Drill Dozer

  • Plattform: GameBoy Advance
  • Release: 22.09.05 (J), 06.02.06 (US)

Game Freak haben immer so ein wenig das Problem, dass sich keine Sau für ihre Spiele interessiert wenn nicht Pokemon drauf steht. So leider auch geschehen mit Drill Dozer, einem feinen kleinen Jump ’n Run auf dem GameBoy Advance, welches leider ziemlich untergegangen ist.

Das Rosa-haarige Mädchen Jill ist die Tochter des Bosses der Red Dozer Diebesbande. Deren größter Schatz ist ein gigantischer roter Diamant, welcher der Nachlass von Jills Mutter ist. Bis dann die befeindete Bande der Skullers das Ding klaut und Jills Vater verletzt, so das der das Bett hüten muss. Also springt die resolute Kleine kurzerhand einfach selbst in den mit einem Bohrer ausgestatteten Mech und drillt sich einen Weg ihn zurückzuerobern.

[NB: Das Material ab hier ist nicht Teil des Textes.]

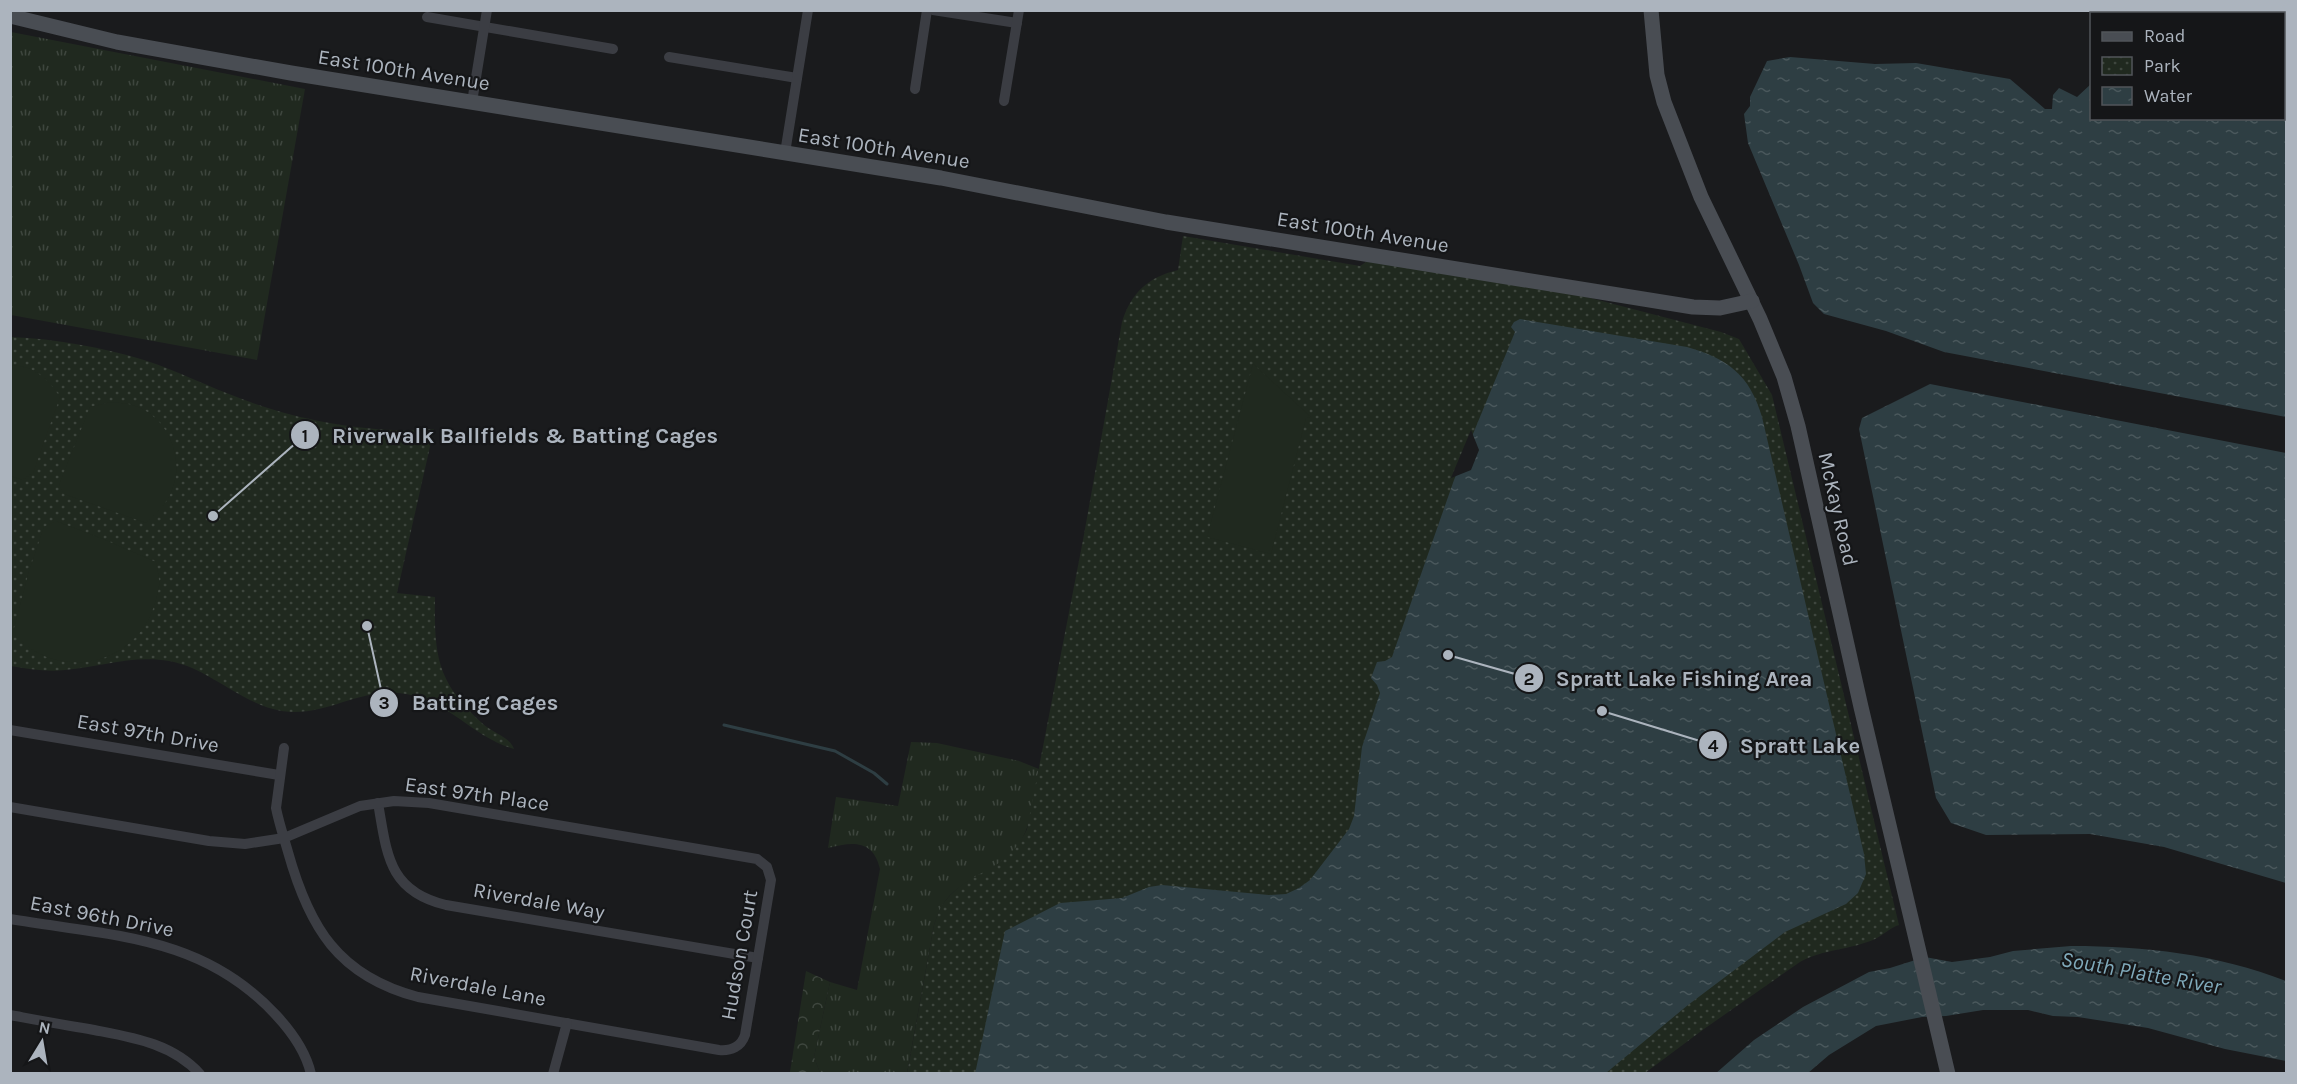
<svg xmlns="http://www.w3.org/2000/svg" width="2297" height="1084" viewBox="0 0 2297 1084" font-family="Karla,sans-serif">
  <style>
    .grass { fill: url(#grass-tufts) }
    .forest { fill: url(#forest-crowns) }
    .park { fill: url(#park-dots) }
    .garden { fill: #20291f }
    .water { fill: url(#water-ripples) }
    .pier { fill: #1a1b1d }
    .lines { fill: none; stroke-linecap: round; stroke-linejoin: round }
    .stream { stroke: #2e3e43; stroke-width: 3 }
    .street { stroke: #3b3d43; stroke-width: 10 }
    .secondary { stroke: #494d53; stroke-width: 15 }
    .labels { text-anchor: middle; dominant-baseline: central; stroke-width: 4.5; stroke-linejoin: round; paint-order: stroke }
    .street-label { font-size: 21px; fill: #acb4be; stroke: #151618 }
    .water-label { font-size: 22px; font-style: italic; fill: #80aabb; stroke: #151618 }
    .leader { fill: none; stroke: #acb4be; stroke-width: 2 }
    .callout-dot { fill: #acb4be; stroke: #151618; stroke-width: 2 }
    .mark-label { font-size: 18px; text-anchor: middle; font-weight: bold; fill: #111 }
    .callout-label { font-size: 22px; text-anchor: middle; font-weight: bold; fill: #acb4be; stroke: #151618; stroke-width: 4.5; stroke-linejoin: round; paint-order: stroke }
  </style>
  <defs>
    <pattern id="grass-tufts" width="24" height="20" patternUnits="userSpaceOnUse" patternTransform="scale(1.5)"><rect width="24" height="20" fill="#20291f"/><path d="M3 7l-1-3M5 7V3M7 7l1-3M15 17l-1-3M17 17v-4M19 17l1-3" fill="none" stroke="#3e463e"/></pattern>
    <pattern id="forest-crowns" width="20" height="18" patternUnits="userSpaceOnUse" patternTransform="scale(1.5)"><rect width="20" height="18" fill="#20291f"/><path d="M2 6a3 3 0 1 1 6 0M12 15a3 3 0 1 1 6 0" fill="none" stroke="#3e463e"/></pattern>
    <pattern id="park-dots" width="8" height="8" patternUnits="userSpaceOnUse" patternTransform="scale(1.5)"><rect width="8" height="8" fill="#20291f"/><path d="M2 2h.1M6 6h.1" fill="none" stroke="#3e463e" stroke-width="1.8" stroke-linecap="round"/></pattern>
    <pattern id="water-ripples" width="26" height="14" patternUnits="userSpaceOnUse" patternTransform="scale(1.5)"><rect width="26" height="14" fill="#2e3e43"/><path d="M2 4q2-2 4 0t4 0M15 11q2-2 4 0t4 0" fill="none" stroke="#4a585c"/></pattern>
  </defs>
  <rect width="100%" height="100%" fill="#1a1b1d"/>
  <g class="grass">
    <polygon points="11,32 305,89 257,360 11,315"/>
    <path d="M911 742 937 743 1019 761 1039 769C1035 792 1033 820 1021 841 1005 871 966 874 946 900 940 908 937 916 934 925L907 1073H820L814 1057 830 982 857 990 880 869C873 839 852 842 828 848L836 797 898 806Z"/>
  </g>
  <polygon class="forest" points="806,971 830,982 814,1057 820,1073 788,1073 790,1072"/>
  <g class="park">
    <path d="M1183 236 1360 266 1366 262 1375 260 1579 295 1721 332 1739 339 1772 395 1899 925C1889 928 1884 935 1875 939 1851 950 1823 949 1800 962L1704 1029 1645 1073 907 1074 934 925C937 916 940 907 946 900 972 868 1006 874 1027 829L1083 540 1122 322C1131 293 1148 277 1178 270Z"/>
    <path d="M11 337C56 339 101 347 144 360 178 371 209 387 242 399 295 420 377 435 434 429L397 593 435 597C434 656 437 683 483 724 493 733 510 737 514 749 474 738 449 701 406 694 363 687 334 712 294 712 246 711 214 669 169 661 132 655 101 667 65 670 47 672 28 669 11 666Z"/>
  </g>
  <g class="garden">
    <polygon points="1253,364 1311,417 1306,418 1271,554 1207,537"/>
    <path d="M11 365C34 366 47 378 60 397L33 473 22 480 11 476Z"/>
    <path d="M111 402C119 403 128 403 135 406 168 417 185 458 172 490 167 504 156 513 146 523L64 494 59 485 90 407Z"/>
    <path d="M56 521 103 539 156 562C157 568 159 575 159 580 160 587 157 596 155 603 142 648 96 673 50 658 36 654 23 643 13 632L29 571 44 527Z"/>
  </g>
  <g class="water">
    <polygon points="2136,10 2286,11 2286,417 1944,352 1886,331 1824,314 1813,303 1799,265 1748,143 1744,114 1750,106 1750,97 1767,61 1790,57 1875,64 1916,63 2010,79 2045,109 2052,109 2053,95 2059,88 2077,97 2091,84 2092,118 2284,118 2284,14 2131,13"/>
    <path d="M1520 319 1687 347C1727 358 1750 375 1762 417L1864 854 1866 874 1858 893 1846 904 1785 932 1688 1005 1606 1073 975 1074 1005 931 1060 903 1122 898 1149 887 1162 885 1269 895 1286 894 1299 888 1310 880 1349 829 1354 816 1362 747 1380 693 1377 685 1371 678 1377 662 1385 661 1392 657 1454 480 1515 332 1511 327 1514 322Z"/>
    <polygon points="1930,384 2286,453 2286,883 2164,847 2090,834 1986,835 1951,823 1936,798 1859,429 1862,418"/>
    <path d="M2071 946C2144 946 2217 954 2286 981V1061L2225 1049 2148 1028 2078 1017 2053 1016 2028 1010H1983L1946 1016 1922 1017 1876 1026 1829 1055 1808 1073 1715 1074 1754 1040 1803 1007 1869 972 1890 968 1925 957 1952 962 1990 957 2013 951Z"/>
  </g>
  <polygon class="pier" points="1471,430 1479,450 1471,470 1451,478"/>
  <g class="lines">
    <polyline class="stream" points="724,725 835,751 874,773 887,784"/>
    <g class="street">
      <polyline points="933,10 1017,23"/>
      <polyline points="427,17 613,49"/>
      <polyline points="669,57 797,78"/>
      <polyline points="915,89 927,10"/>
      <polyline points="1004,101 1019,10"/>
      <polyline points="472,102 487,10"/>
      <polyline points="785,153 808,10"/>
      <polyline points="10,730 279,775"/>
      <path d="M378 803C387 854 388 891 446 905L758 958"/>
      <path d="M10 807 209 841 245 844 284 838 360 806 394 801 429 803 757 859 767 867 771 880 745 1035C741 1047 731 1051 719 1050L418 997C338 976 309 927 288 852 284 838 279 823 276 808L284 748"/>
      <path d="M10 919C111 936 202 935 276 1015 291 1031 306 1052 311 1074"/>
      <path d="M10 1015C37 1020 63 1025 89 1029 129 1037 171 1042 200 1074"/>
      <polyline points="553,1074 567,1023"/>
    </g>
    <g class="secondary">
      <polyline points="1651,10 1657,75 1664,102 1701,197 1760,319 1784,377 1798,426 1861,707 1948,1074"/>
      <polyline points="10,16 117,42 291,73 941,178 1166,222 1693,307 1720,308 1752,301"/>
    </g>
  </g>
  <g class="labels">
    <g class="street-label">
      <text transform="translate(404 70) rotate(9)">East 100th Avenue</text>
      <text transform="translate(884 148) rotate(9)">East 100th Avenue</text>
      <text transform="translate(1363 232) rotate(9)">East 100th Avenue</text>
      <text transform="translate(1838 509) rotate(77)">McKay Road</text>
      <text transform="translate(148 733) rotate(10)">East 97th Drive</text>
      <text transform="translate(477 794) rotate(8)">East 97th Place</text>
      <text transform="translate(539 901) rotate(10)">Riverdale Way</text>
      <text transform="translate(102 916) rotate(11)">East 96th Drive</text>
      <text transform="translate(739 955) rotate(-80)">Hudson Court</text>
      <text transform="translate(478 986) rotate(11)">Riverdale Lane</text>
    </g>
    <g class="water-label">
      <text transform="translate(2141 973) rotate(10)">South Platte River</text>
    </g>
  </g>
  <path class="leader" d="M213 516L305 435M1448 655L1529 678M367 626L384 703M1602 711L1713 745"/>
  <g class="callout-dot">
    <circle cx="213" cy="516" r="6"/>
    <circle cx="1448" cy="655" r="6"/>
    <circle cx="367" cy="626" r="6"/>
    <circle cx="1602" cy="711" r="6"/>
    <circle cx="305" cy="435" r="15"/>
    <circle cx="1529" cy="678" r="15"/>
    <circle cx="384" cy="703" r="15"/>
    <circle cx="1713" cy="745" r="15"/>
  </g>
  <g class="mark-label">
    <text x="305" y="442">1</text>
    <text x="1529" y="685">2</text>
    <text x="384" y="709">3</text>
    <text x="1713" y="752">4</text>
  </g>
  <g class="callout-label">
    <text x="525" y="443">Riverwalk Ballfields &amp; Batting Cages</text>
    <text x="1684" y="686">Spratt Lake Fishing Area</text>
    <text x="485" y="710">Batting Cages</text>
    <text x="1800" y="753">Spratt Lake</text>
  </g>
  <rect width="2297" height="1084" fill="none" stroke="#acb4be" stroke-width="24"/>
  <rect x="2090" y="12" width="195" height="108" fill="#151618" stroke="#51555a" stroke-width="1.5"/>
  <rect x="2102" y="32" width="30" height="9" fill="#494d53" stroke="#51555a" stroke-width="1.5"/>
  <text x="2144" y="42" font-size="18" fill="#acb4be">Road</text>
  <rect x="2102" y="57" width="30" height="18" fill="url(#park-dots)" stroke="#51555a" stroke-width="1.5"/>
  <text x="2144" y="72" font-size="18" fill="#acb4be">Park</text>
  <rect x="2102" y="87" width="30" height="18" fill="url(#water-ripples)" stroke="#51555a" stroke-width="1.5"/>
  <text x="2144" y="102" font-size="18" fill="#acb4be">Water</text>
  <g transform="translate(42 1042) rotate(11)" stroke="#151618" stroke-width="4.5" paint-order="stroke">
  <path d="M0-4.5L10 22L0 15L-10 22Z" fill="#acb4be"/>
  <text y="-9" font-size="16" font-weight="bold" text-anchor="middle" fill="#acb4be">N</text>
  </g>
</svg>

Was Drill Dozer dabei en masse hat, ist Charme und Witz. Besonders hervorheben will ich hier Jill selbst, die ein stummer Protagonist ist, an deren vielen kleinen Animationen man aber immer genau absehen kann, was die toughe Kleine gerade von der Situation hält. Es ist unglaublich unterhaltsam ihr zuzusehen. Da ist es sogar fast etwas schade, dass die anderen Charaktere überhaupt sprechen, statt aus Drill Dozer ein Pantomimentheater zu machen, welches seine komplette simple Handlung nur über Animationen und Charakterreaktionen befördert. Dann gäbe es auch nicht die unfeinen Expositionsfluten von Charakteren, die anderen Charakteren, die all dies schon wissen müssten, aus dem Nichts Zeug erklären, damit es der Spieler auch weiß. Metal Gear? Metal Gear!!

Das von der Stundenzahl überschaubare Spiel kommt wie erwähnt in Form eines Jump ’n Runs daher, alles in Seitenansicht präsentiert. Jill kann in ihrem Dozer theoretisch springen, bekommt dort aber nie sonderlich viel Momentum oder Höhe geschafft. Wesentlich wichtiger ist der angebrachte Drill, mit dem nicht nur Gegner und Wegblockaden zerstört werden, sondern mit dem sich Jill tatsächlich auch in gewisse Punkte der Level hineinbohren kann, um dann schnell den Rückwärtsgang einzulegen, und so vom Rückstoß über wesentlich größere Lücken geschleudert zu werden, als sie eigentlich mit simplem Springen überbrücken könnte.

Die knapp 10 Stages bringen dabei natürlich schon nach und nach für die Abwechslung neue Sachen auf den Plan. Zunächst müssen beispielsweise nur bei den diversen Bossen die Schwachpunkte ausgenutzt werden, später haben aber auch normale Gegner jene. Es gibt Blöcke, die nur für eine gewisse Zeit aktiv bleiben, richtigen Drillmoment für Tunnel einzusetzen, oder Kanonen, die den Bohrer kurzzeitig unnütz machen. Zudem hat jedes Level drei Zahnräder zu finden, die den Drill aufbessern, beim letzten kann beispielsweise ganz ohne Abkühlrate durchgängig gebohrt werden. All das hält das Spiel definitiv frisch, und wie gesagt ist es ja auch nicht sonderlich lang. Weniger Spaß hingegen macht das Unterwasser- und das Fluglevel mit ihrer schwer steuerbaren Physik, sowie die One-Hit-Kill-Passagen. Immerhin erschweren sie das Spiel nicht unnötig, Jill hat viel Lebensleiste, kann mehr hinzukaufen, und zumindest die OHK-Segmente resetten nur zum Beginn statt ein Game Over zu präsentieren.

Vom Design her ist das Spiel herzallerliebst und kunterbunt, erinnert ein wenig an Serien wie Yatterman und Co. Die tollen Animationen erwähnte ich ja bereits. Auch echt rockig ist die Musik, die einen richtig Bock aufs Bohren macht, mal von der Melodie abgesehen, wenn der Drill mit allen Zahnrädern bestückt ist.

Fazit:
Drill Dozer mag ein paar weniger motivierende Einfälle auf die finalen Stages hin bieten, aber im Groben haben wir es hier wirklich mit einem super süßen, ziemlich launigen, und angenehm kurzen Abenteuer zu tun, welches wirklich zu Recht als übersehener Edelstein der GameBoy Advance Bibliothek gehandelt wird.